** RECORDED INFORMATION follows **

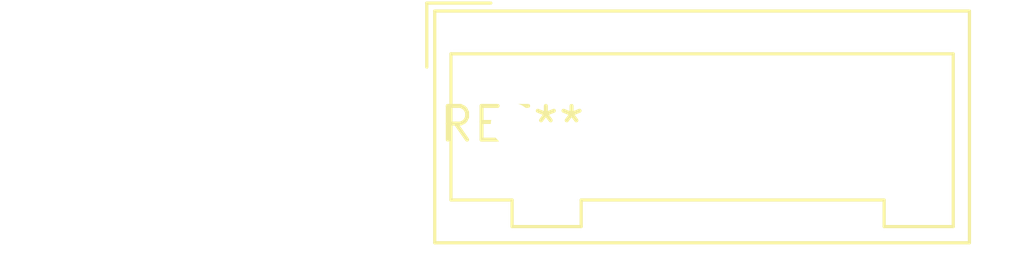
<source format=kicad_pcb>
(kicad_pcb (version 20240108) (generator pcbnew)

  (general
    (thickness 1.6)
  )

  (paper "A4")
  (layers
    (0 "F.Cu" signal)
    (31 "B.Cu" signal)
    (32 "B.Adhes" user "B.Adhesive")
    (33 "F.Adhes" user "F.Adhesive")
    (34 "B.Paste" user)
    (35 "F.Paste" user)
    (36 "B.SilkS" user "B.Silkscreen")
    (37 "F.SilkS" user "F.Silkscreen")
    (38 "B.Mask" user)
    (39 "F.Mask" user)
    (40 "Dwgs.User" user "User.Drawings")
    (41 "Cmts.User" user "User.Comments")
    (42 "Eco1.User" user "User.Eco1")
    (43 "Eco2.User" user "User.Eco2")
    (44 "Edge.Cuts" user)
    (45 "Margin" user)
    (46 "B.CrtYd" user "B.Courtyard")
    (47 "F.CrtYd" user "F.Courtyard")
    (48 "B.Fab" user)
    (49 "F.Fab" user)
    (50 "User.1" user)
    (51 "User.2" user)
    (52 "User.3" user)
    (53 "User.4" user)
    (54 "User.5" user)
    (55 "User.6" user)
    (56 "User.7" user)
    (57 "User.8" user)
    (58 "User.9" user)
  )

  (setup
    (pad_to_mask_clearance 0)
    (pcbplotparams
      (layerselection 0x00010fc_ffffffff)
      (plot_on_all_layers_selection 0x0000000_00000000)
      (disableapertmacros false)
      (usegerberextensions false)
      (usegerberattributes false)
      (usegerberadvancedattributes false)
      (creategerberjobfile false)
      (dashed_line_dash_ratio 12.000000)
      (dashed_line_gap_ratio 3.000000)
      (svgprecision 4)
      (plotframeref false)
      (viasonmask false)
      (mode 1)
      (useauxorigin false)
      (hpglpennumber 1)
      (hpglpenspeed 20)
      (hpglpendiameter 15.000000)
      (dxfpolygonmode false)
      (dxfimperialunits false)
      (dxfusepcbnewfont false)
      (psnegative false)
      (psa4output false)
      (plotreference false)
      (plotvalue false)
      (plotinvisibletext false)
      (sketchpadsonfab false)
      (subtractmaskfromsilk false)
      (outputformat 1)
      (mirror false)
      (drillshape 1)
      (scaleselection 1)
      (outputdirectory "")
    )
  )

  (net 0 "")

  (footprint "Wago_734-135_1x05_P3.50mm_Vertical" (layer "F.Cu") (at 0 0))

)

</source>
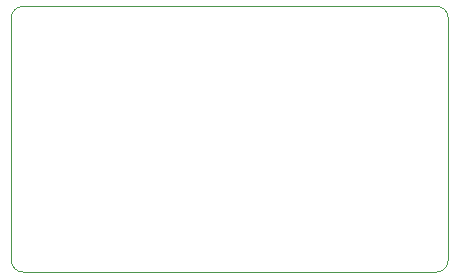
<source format=gbr>
%TF.GenerationSoftware,KiCad,Pcbnew,9.0.7-9.0.7~ubuntu24.04.1*%
%TF.CreationDate,2026-01-27T10:33:47-05:00*%
%TF.ProjectId,battery-charging-experimentation,62617474-6572-4792-9d63-68617267696e,rev?*%
%TF.SameCoordinates,Original*%
%TF.FileFunction,Profile,NP*%
%FSLAX46Y46*%
G04 Gerber Fmt 4.6, Leading zero omitted, Abs format (unit mm)*
G04 Created by KiCad (PCBNEW 9.0.7-9.0.7~ubuntu24.04.1) date 2026-01-27 10:33:47*
%MOMM*%
%LPD*%
G01*
G04 APERTURE LIST*
%TA.AperFunction,Profile*%
%ADD10C,0.050000*%
%TD*%
G04 APERTURE END LIST*
D10*
X90500000Y-69000000D02*
G75*
G02*
X89500000Y-70000000I-1000000J0D01*
G01*
X89500000Y-47500000D02*
G75*
G02*
X90500000Y-48500000I0J-1000000D01*
G01*
X90500000Y-48500000D02*
X90500000Y-69000000D01*
X54500000Y-47500000D02*
X89500000Y-47500000D01*
X53500000Y-48500000D02*
G75*
G02*
X54500000Y-47500000I1000000J0D01*
G01*
X54500000Y-70000000D02*
G75*
G02*
X53500000Y-69000000I0J1000000D01*
G01*
X53500000Y-69000000D02*
X53500000Y-48500000D01*
X89500000Y-70000000D02*
X54500000Y-70000000D01*
M02*

</source>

** End of RECORDED INFORMATION **

WORK ITEM. Starting at the line with "(drillshape 1)" in the entries above, write out every line exactly until the line with "G04 Gerber Fmt" has been written. Include no pictures and nothing more.

EXERCISE OUTPUT.
      (drillshape 1)
      (scaleselection 1)
      (outputdirectory "")
    )
  )

  (net 0 "")

  (footprint "Wago_734-135_1x05_P3.50mm_Vertical" (layer "F.Cu") (at 0 0))

)

</source>
<source format=gbr>
%TF.GenerationSoftware,KiCad,Pcbnew,9.0.7-9.0.7~ubuntu24.04.1*%
%TF.CreationDate,2026-01-27T10:33:47-05:00*%
%TF.ProjectId,battery-charging-experimentation,62617474-6572-4792-9d63-68617267696e,rev?*%
%TF.SameCoordinates,Original*%
%TF.FileFunction,Profile,NP*%
%FSLAX46Y46*%
G04 Gerber Fmt 4.6, Leading zero omitted, Abs format (unit mm)*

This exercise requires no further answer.